It's something that only happens once in a million years — a comet from the outer regions of the solar system flew extremely close to Mars this weekend, giving scientists an unprecedented opportunity to observe it.
Comet Siding Spring, named for the Australian observatory which spotted it, is a frozen chunk of rock from the Oort Cloud which surrounds the solar system. It's barreling through our solar system at about 125,000 miles per hour, and came within 87,000 miles of the surface of Mars — a hair's breadth away in astronomical terms.
Here's the exact moment Siding Spring — the grey smudge on screen — hit its closest point to Mars, which is the bright light in the center. Not very visually exciting, is it?
The real excitement from this event unfolds over the next few days. Space agencies around the world have orbiters stationed around Mars, and the data they've gathered from Siding Spring could give astronomers valuable information from billions of years in the past.
DR. MICHELLE THALLER VIA SPACE.COM: "It's literally five billion years old, and its coming in for the first time. Analyzing the comet will give us clues about how the planets formed. We actually even think that comets have some of the building blocks of life on them."
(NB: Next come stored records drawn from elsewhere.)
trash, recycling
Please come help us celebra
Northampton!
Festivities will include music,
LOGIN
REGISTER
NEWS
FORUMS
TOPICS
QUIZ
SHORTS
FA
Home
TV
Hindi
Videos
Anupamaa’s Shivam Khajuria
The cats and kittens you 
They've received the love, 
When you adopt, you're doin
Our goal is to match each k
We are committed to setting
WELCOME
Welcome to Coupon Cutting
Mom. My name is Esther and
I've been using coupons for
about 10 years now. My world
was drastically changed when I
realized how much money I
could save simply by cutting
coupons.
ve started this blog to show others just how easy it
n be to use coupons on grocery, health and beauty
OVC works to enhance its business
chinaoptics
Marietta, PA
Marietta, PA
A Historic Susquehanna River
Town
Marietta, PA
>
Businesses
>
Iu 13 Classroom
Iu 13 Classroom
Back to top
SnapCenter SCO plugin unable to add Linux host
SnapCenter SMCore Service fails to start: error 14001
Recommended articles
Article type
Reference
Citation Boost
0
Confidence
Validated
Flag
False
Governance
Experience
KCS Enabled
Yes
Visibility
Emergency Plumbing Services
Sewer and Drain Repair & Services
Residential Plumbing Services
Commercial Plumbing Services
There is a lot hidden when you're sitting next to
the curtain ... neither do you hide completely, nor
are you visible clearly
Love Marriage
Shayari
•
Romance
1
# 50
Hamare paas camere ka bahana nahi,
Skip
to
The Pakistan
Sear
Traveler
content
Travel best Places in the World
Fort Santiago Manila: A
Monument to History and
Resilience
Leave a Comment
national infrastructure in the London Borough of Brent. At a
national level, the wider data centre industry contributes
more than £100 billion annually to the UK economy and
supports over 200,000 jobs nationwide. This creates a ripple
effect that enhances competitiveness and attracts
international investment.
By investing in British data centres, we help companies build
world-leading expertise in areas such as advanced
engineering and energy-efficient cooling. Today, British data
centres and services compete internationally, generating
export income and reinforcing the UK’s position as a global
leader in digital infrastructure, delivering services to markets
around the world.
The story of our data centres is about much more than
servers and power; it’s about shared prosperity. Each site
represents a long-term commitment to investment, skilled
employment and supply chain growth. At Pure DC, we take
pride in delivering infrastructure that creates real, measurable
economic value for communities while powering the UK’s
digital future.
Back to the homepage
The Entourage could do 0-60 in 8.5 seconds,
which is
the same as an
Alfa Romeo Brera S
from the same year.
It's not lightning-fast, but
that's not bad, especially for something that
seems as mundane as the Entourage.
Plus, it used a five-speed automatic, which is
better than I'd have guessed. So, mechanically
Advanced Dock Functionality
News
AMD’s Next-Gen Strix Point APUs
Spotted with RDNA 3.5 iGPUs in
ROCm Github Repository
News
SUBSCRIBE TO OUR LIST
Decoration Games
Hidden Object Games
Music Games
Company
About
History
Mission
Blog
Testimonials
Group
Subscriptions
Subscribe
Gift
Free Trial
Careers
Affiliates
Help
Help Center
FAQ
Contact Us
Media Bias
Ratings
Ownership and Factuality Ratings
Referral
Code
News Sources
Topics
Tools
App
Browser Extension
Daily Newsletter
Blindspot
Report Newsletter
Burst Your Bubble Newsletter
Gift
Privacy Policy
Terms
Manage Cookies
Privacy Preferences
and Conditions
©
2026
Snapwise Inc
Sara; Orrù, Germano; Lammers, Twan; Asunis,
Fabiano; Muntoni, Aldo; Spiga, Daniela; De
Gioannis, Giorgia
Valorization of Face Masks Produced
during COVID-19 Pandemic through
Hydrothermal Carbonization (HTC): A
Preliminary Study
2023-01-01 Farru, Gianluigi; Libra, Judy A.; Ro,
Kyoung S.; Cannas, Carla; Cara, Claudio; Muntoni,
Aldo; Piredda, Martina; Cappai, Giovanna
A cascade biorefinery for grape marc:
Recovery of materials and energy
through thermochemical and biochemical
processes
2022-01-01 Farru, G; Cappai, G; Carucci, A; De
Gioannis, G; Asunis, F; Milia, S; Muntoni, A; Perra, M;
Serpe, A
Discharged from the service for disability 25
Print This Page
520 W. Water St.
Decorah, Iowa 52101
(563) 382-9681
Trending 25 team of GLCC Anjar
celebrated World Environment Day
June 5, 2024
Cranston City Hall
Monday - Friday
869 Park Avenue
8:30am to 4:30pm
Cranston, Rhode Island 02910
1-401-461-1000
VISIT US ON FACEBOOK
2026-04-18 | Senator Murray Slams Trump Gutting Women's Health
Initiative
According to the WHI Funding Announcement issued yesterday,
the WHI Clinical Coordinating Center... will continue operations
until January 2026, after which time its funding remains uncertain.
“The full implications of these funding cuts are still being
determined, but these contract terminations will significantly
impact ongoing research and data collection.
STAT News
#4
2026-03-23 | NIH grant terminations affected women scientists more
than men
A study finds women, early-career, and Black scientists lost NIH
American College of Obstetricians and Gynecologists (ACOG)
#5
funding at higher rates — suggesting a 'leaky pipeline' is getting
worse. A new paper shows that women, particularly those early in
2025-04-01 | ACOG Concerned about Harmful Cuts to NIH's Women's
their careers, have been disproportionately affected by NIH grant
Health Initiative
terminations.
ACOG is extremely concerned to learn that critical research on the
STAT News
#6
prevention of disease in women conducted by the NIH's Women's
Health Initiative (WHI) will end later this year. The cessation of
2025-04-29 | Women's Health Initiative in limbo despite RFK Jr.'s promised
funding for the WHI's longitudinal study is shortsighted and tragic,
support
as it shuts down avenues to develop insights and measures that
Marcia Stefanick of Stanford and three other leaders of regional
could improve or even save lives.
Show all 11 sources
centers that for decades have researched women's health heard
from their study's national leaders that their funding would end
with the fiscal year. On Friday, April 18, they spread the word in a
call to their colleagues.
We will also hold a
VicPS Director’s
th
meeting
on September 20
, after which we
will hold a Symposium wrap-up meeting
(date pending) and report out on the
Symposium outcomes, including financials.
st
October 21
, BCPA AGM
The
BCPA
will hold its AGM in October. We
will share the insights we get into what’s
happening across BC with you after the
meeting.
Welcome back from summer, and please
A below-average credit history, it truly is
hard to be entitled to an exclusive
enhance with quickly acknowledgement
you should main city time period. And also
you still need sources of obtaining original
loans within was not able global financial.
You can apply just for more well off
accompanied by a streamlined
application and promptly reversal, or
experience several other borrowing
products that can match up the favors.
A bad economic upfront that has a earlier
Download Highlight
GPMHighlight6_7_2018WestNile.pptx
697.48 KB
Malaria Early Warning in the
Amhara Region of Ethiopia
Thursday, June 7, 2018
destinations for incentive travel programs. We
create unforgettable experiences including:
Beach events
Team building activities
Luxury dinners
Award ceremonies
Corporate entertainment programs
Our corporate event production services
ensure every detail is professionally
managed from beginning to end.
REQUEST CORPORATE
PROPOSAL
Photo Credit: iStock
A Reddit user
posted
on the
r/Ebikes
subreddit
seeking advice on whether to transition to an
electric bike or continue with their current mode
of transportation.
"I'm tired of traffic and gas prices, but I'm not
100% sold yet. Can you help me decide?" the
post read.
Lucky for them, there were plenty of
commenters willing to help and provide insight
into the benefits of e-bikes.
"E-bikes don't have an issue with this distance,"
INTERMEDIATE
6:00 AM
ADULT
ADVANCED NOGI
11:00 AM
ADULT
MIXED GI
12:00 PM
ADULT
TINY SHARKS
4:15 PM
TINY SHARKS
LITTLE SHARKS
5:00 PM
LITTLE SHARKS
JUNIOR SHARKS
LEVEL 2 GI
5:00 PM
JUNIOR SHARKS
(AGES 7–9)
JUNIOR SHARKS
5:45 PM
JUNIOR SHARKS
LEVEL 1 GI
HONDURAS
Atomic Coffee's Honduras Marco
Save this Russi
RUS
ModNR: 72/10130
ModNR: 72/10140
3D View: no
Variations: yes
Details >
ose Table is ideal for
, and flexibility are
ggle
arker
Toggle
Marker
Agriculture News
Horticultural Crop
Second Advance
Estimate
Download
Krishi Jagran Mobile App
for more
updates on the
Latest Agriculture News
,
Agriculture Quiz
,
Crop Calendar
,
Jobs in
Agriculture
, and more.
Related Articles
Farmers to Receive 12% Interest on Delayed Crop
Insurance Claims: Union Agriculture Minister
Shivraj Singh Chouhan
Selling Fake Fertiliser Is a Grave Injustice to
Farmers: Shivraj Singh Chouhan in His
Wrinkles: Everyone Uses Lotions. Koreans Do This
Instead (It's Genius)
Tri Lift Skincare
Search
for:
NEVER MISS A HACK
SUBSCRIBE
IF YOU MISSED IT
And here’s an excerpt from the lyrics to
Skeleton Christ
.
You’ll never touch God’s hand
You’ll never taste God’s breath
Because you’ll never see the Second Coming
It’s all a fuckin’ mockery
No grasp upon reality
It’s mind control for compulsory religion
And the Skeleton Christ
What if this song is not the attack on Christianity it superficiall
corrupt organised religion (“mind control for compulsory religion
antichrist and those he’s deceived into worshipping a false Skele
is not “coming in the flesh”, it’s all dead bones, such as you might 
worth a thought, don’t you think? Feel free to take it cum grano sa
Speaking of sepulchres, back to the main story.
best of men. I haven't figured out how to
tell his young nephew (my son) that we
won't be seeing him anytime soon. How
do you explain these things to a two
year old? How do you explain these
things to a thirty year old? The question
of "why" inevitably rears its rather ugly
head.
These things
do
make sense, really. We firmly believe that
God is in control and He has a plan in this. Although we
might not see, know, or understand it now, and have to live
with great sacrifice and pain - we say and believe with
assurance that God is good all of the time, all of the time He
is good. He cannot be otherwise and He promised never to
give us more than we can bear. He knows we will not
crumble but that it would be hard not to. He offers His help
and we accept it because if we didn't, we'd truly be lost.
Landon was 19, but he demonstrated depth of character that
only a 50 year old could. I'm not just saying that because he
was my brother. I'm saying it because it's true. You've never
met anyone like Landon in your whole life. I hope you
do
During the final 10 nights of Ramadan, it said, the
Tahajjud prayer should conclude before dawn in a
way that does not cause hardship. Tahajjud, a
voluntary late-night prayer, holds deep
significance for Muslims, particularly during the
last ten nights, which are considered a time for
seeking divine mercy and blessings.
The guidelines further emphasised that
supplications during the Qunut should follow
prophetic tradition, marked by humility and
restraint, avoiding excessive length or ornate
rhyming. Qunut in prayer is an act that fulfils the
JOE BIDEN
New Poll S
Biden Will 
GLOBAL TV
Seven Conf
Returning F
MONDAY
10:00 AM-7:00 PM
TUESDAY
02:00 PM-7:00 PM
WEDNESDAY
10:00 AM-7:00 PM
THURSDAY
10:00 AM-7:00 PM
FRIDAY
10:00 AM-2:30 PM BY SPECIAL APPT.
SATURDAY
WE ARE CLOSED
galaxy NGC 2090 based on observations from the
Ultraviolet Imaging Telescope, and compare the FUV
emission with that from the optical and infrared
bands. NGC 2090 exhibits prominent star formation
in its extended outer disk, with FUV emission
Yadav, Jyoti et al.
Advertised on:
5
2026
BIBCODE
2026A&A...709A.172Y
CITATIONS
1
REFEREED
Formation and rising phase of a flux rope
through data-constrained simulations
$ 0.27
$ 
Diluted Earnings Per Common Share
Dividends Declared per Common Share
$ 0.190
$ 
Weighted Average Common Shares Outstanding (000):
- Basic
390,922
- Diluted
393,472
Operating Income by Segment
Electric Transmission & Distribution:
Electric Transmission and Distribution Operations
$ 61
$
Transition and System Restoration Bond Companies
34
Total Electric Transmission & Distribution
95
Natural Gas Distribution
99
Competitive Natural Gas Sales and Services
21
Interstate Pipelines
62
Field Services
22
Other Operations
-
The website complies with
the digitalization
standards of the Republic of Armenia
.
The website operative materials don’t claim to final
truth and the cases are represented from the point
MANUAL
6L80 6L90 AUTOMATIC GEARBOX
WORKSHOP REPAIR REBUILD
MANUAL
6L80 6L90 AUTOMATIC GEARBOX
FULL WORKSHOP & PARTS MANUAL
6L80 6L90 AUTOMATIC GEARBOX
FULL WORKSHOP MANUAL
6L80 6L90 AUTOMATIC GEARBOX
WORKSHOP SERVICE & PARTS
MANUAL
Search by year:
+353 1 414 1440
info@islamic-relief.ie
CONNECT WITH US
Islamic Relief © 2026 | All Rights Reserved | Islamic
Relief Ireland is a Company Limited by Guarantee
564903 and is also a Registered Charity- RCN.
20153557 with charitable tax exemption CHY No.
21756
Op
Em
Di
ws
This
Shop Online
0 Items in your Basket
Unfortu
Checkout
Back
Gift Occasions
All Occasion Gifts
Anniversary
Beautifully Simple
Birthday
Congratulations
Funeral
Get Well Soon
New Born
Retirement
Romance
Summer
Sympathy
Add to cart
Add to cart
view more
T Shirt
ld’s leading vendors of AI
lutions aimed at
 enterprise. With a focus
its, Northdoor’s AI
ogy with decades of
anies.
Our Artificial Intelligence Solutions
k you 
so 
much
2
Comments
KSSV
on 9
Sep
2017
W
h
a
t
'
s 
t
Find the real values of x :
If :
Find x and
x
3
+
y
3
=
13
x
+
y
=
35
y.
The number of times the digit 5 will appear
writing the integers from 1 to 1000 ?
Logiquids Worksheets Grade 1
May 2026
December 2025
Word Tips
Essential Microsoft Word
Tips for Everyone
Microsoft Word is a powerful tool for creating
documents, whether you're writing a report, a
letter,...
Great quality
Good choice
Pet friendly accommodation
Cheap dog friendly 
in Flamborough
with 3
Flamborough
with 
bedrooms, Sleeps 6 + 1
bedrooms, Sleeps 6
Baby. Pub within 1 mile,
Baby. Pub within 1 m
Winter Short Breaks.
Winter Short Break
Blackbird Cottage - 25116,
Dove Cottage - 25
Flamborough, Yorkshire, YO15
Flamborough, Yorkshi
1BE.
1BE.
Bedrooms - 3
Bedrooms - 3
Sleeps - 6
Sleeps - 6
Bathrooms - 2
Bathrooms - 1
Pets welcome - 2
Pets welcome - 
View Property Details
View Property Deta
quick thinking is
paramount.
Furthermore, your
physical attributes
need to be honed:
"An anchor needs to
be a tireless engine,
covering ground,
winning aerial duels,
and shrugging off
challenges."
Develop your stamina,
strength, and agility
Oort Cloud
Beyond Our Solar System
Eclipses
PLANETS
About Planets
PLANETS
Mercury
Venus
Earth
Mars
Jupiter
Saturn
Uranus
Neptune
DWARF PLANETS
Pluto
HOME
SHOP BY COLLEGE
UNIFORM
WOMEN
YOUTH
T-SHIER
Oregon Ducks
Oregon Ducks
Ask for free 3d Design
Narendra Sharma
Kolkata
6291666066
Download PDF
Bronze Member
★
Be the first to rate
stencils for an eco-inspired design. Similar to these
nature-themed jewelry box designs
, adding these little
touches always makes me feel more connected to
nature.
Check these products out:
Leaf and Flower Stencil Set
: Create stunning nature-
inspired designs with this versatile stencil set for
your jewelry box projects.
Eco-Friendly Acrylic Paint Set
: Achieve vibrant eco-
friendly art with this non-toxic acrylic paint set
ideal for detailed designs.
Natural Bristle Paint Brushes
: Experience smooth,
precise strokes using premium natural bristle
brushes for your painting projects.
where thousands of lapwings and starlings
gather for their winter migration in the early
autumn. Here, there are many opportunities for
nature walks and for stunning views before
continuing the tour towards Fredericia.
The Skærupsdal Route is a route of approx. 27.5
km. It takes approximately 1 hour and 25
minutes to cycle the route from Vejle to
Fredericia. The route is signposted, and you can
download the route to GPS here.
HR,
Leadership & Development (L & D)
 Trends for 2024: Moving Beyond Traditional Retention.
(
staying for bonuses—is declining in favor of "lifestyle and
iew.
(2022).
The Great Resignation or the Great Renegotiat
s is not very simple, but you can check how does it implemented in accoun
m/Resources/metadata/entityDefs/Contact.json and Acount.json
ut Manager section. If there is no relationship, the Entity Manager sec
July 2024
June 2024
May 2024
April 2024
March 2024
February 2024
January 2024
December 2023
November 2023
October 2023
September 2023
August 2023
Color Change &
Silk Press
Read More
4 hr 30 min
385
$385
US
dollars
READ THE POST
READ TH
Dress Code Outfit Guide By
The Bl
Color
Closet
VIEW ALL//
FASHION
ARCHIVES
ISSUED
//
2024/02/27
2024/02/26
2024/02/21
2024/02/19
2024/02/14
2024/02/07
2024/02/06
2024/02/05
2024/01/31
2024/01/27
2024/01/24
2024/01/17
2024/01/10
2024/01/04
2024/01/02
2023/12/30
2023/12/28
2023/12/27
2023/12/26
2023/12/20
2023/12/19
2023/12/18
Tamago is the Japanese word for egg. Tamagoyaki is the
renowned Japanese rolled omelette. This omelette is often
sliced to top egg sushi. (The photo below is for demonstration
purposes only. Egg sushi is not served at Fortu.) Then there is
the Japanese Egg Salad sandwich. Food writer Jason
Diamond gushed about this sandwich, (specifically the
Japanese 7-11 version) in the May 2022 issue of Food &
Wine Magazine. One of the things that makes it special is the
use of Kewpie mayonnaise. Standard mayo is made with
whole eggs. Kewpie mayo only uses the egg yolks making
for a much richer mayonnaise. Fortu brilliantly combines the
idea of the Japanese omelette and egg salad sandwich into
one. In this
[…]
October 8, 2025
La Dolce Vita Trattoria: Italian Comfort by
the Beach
Siding Spring's approach did also put the Mars robots at some risk. There wasn't any real chance of a direct collision, but the trail of dust and debris emitting at high speeds from the comet could have damaged one of the orbiters.
NASA prepared for that possibility by maneuvering its orbiters to the other side of the planet during the moment of Siding Spring's closest approach. So far, the agency hasn't reported any damage from the comet.
Siding Spring's orbit reaches its closest point to the Sun on Oct. 25, six days after its close shave with Mars. From there, the comet heads back to the outer reaches of the solar system. It should be back within the next 1 million years or so.